§ **Requirement**
For every line in the records that has the word "brown", make a copy.

(Beginning of Provided data)

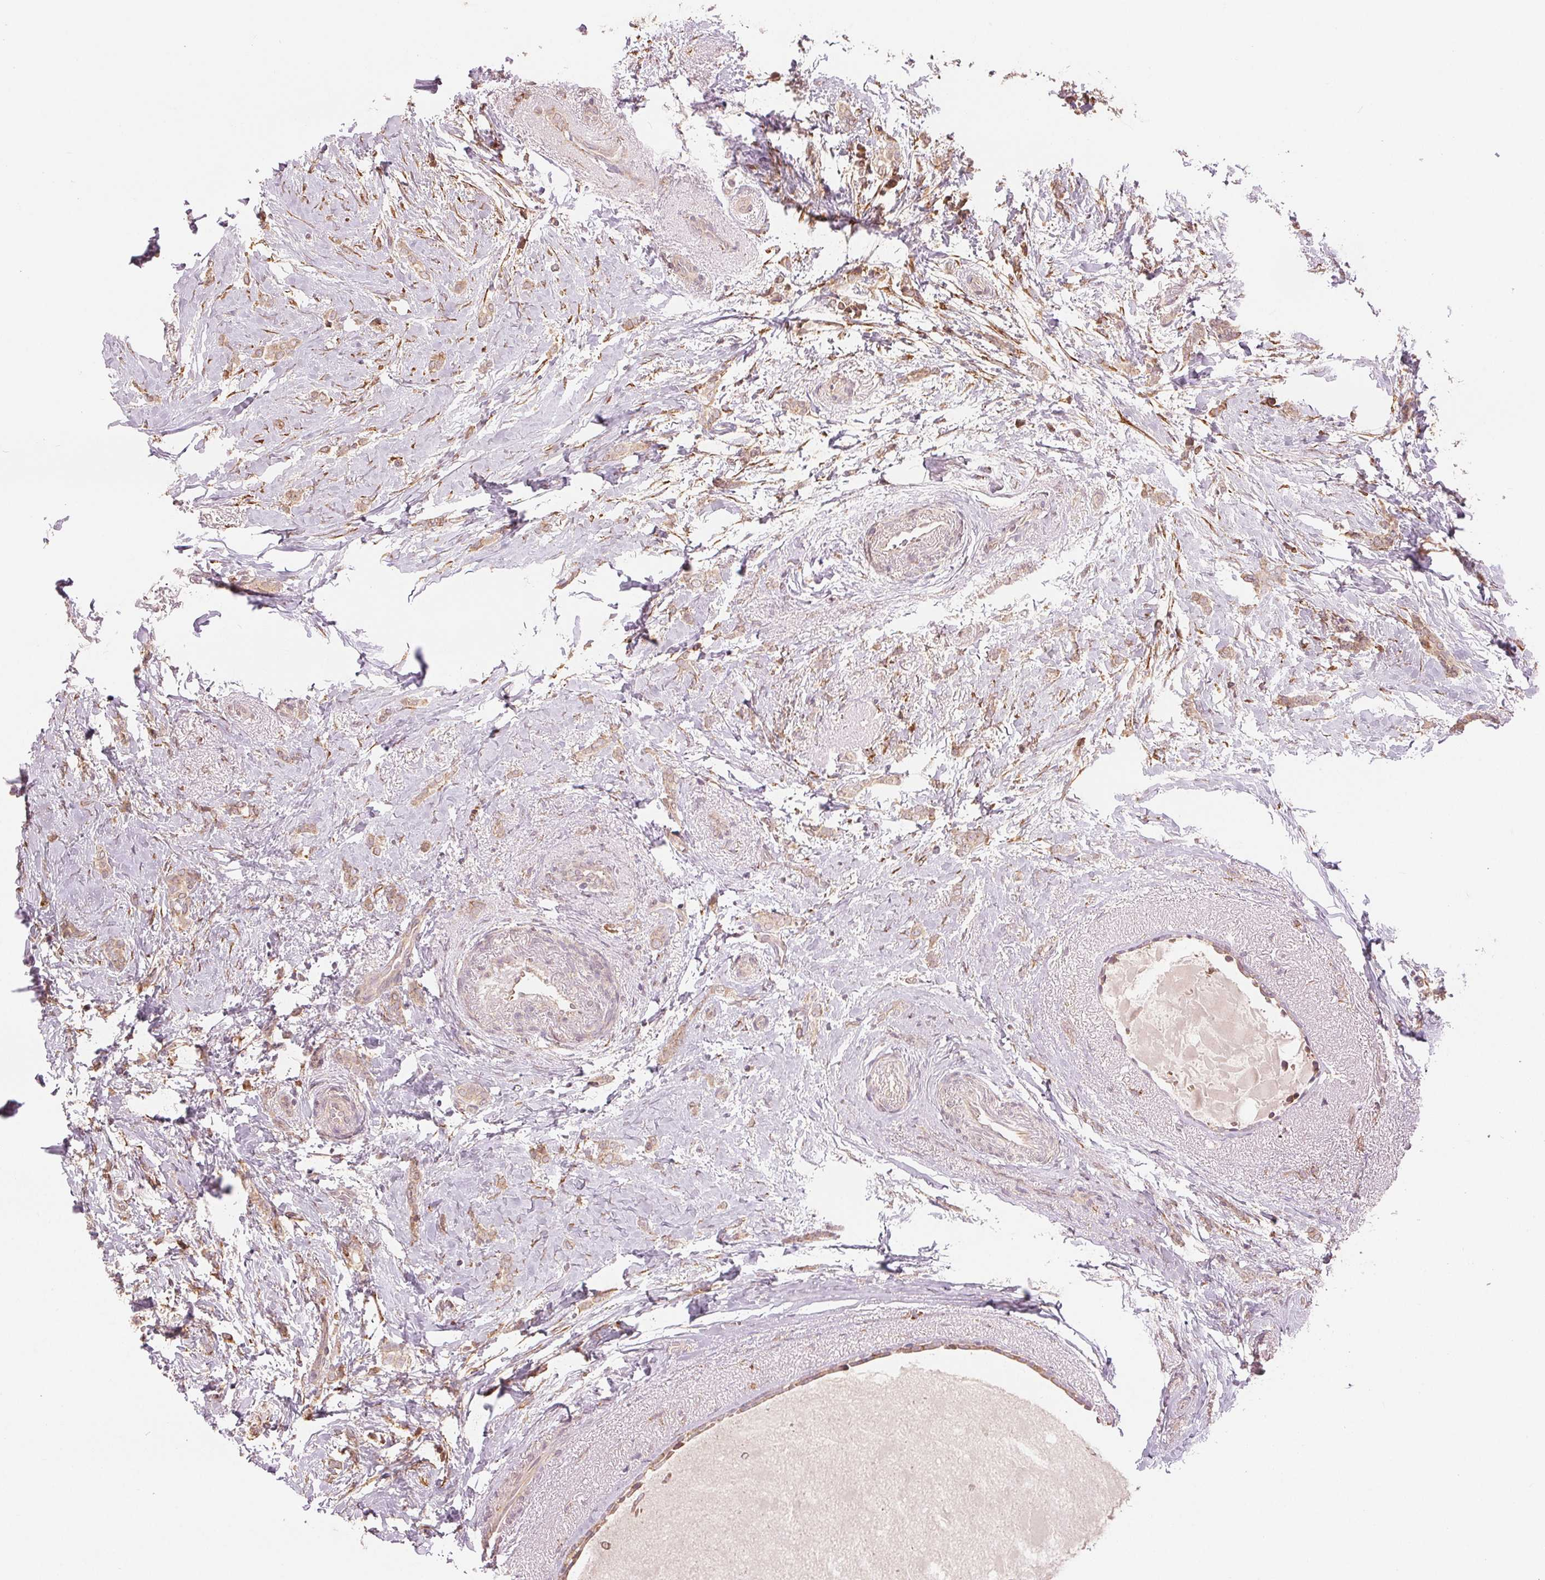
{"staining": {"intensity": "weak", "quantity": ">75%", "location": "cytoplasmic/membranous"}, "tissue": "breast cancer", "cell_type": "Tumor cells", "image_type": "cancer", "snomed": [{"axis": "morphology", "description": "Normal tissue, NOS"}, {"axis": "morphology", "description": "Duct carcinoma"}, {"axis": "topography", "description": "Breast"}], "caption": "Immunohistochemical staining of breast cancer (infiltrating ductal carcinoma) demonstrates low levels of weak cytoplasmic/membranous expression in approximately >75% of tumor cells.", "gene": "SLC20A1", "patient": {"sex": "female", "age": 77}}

(End of Provided data)
(Beginning of Provided data)

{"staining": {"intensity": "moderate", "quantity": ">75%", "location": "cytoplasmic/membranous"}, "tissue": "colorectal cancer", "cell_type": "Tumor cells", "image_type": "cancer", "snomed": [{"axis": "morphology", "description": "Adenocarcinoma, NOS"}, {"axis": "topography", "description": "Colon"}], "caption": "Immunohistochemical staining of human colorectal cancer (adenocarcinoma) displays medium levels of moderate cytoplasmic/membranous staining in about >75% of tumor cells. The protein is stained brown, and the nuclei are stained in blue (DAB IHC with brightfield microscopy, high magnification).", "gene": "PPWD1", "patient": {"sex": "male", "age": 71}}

(End of Provided data)
(Beginning of Provided data)

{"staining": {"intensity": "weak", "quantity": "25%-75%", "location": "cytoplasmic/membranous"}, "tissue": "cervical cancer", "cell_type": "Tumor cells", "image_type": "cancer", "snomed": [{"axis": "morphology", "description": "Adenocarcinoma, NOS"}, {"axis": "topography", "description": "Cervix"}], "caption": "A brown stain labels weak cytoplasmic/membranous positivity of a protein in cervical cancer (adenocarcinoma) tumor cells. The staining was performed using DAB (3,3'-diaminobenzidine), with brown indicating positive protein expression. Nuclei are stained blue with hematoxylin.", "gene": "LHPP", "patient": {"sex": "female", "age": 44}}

(End of Provided data)

§ **Answer box**
{"staining": {"intensity": "moderate", "quantity": ">75%", "location": "cytoplasmic/membranous"}, "tissue": "colorectal cancer", "cell_type": "Tumor cells", "image_type": "cancer", "snomed": [{"axis": "morphology", "description": "Adenocarcinoma, NOS"}, {"axis": "topography", "description": "Colon"}], "caption": "Immunohistochemical staining of human colorectal cancer (adenocarcinoma) displays medium levels of moderate cytoplasmic/membranous staining in about >75% of tumor cells. The protein is stained brown, and the nuclei are stained in blue (DAB IHC with brightfield microscopy, high magnification).", "gene": "PPWD1", "patient": {"sex": "male", "age": 71}}
{"staining": {"intensity": "weak", "quantity": "25%-75%", "location": "cytoplasmic/membranous"}, "tissue": "cervical cancer", "cell_type": "Tumor cells", "image_type": "cancer", "snomed": [{"axis": "morphology", "description": "Adenocarcinoma, NOS"}, {"axis": "topography", "description": "Cervix"}], "caption": "A brown stain labels weak cytoplasmic/membranous positivity of a protein in cervical cancer (adenocarcinoma) tumor cells. The staining was performed using DAB (3,3'-diaminobenzidine), with brown indicating positive protein expression. Nuclei are stained blue with hematoxylin.", "gene": "LHPP", "patient": {"sex": "female", "age": 44}}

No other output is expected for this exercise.